On the first Friday of every month, Fairbanks, like many places, has an art crawl with various shows and gallery openings, which I like to go to. One of them recently was at a gallery with a bunch of pretty walrus-ivory carvings, and I read the artist bio that went with them.

Apparently in the 1980s the artist, as a young man, was a Russian soldier stationed at a middle-of-fucking-nowhere military outpost on the Bering coast across from Alaska, guarding the Soviet border from the Capitalist Menace. Having nothing else to do, he made friends with the local (Siberian Yupik) people and became interested in their ivory carving.

Fast forward 30 years, and he's now moved to Fairbanks, married a Native Alaskan woman, and learned to carve ivory, and now he's doing shows around town.

So obviously I loved this because of the "we're all just people deep down" aspect of it.

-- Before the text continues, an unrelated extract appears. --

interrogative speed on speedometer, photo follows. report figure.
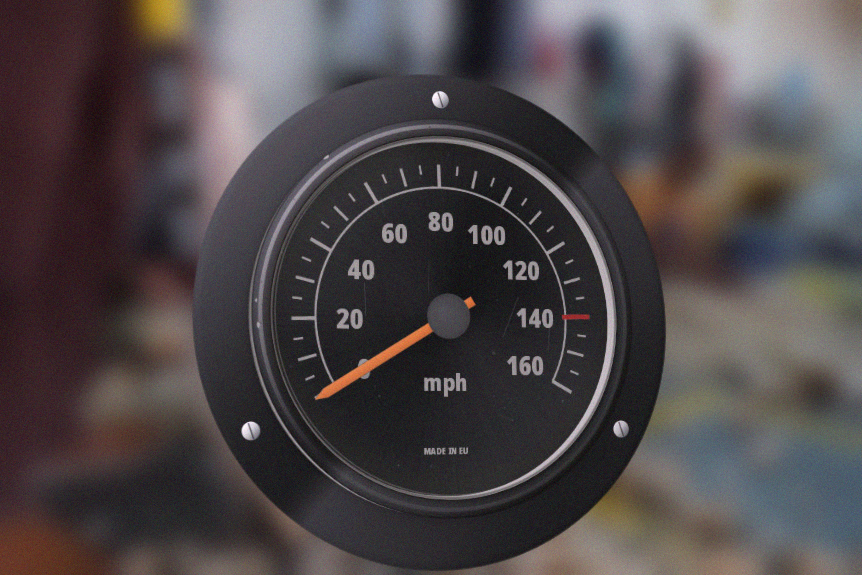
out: 0 mph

I mean, seriously, this young Russian military dude was sent to the edge of civilization to Protect The Homeland From The Enemy, and that backfired in the most adorable possible way. But it's doubly interesting to me because, in spite of growing up here in the 80s, I actually had no idea there was a military presence on the other side of the border! Apparently there actually was quite a bit of militarization along the border in those days. My husband also worked with a guy who was in the Air Force in the 1970s and whose job was, I kid you not, to fly towards Russia each day with instructions to drop bombs if he didn't get the "turn around" order. Which he always did. But still ... GAH. I'm glad I didn't know how close we actually came to nuclear war on apparently a regular basis back then.

Anyway, fascinating! The bit about the teeth is especially ... augh. D:
ext_14419: the mouse that wants Arthur's brain (Default)

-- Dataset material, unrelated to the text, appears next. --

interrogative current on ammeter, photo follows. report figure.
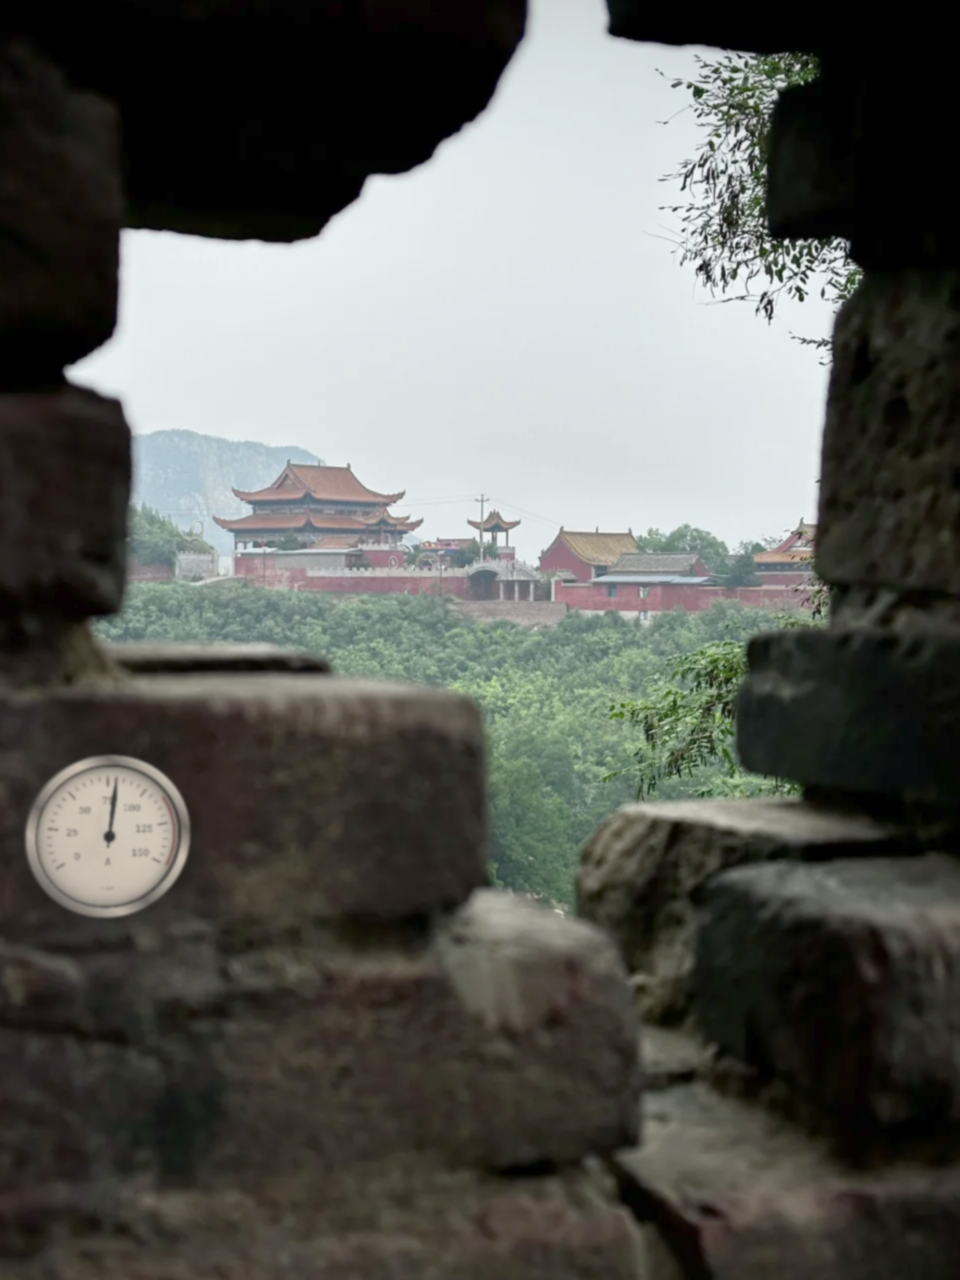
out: 80 A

From: [identity profile] derien.livejournal.com

Sounds like a fascinating book! Quick question, though - you refer to the author of the book as 'Hill' at two points near the beginning of this post. Did you just have another book you were thinking about, did I misread, or is there a co-writer on this book with Cox?

From: [identity profile] rachelmanija.livejournal.com

It's a sort of associational typo, now corrected. Lynn Hill is also famous, record-setting female endurance athlete whose memoir I also have, but she's a rock climber.

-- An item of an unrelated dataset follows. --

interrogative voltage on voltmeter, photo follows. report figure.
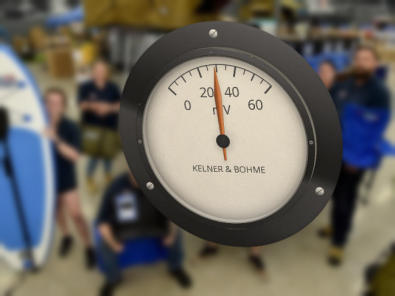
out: 30 mV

From: [identity profile] frilled-shark.livejournal.com

Since some of your recent reviews have been of Stephen King novels, have you ever read The Long Walk? It's very much about how the characters' minds and bodies react in an extreme event.

From: [identity profile] rachelmanija.livejournal.com

I have and I've been meaning to review it - I read it for Yuletide. It falls a bit in the Uncanny Valley for me of being too allegorical/non-realistic to work as fantasy but too realistic to work as allegory. Still, I give it major props for the sheer relentless atmosphere even though it's not really enjoyable to read for that exact reason. (I had a similar issue with The Gunslinger.) The first part of The Stand is my perfect version of people reacting to an extreme event - it feels incredibly real, and the characters are human and likable enough to make it fun to read.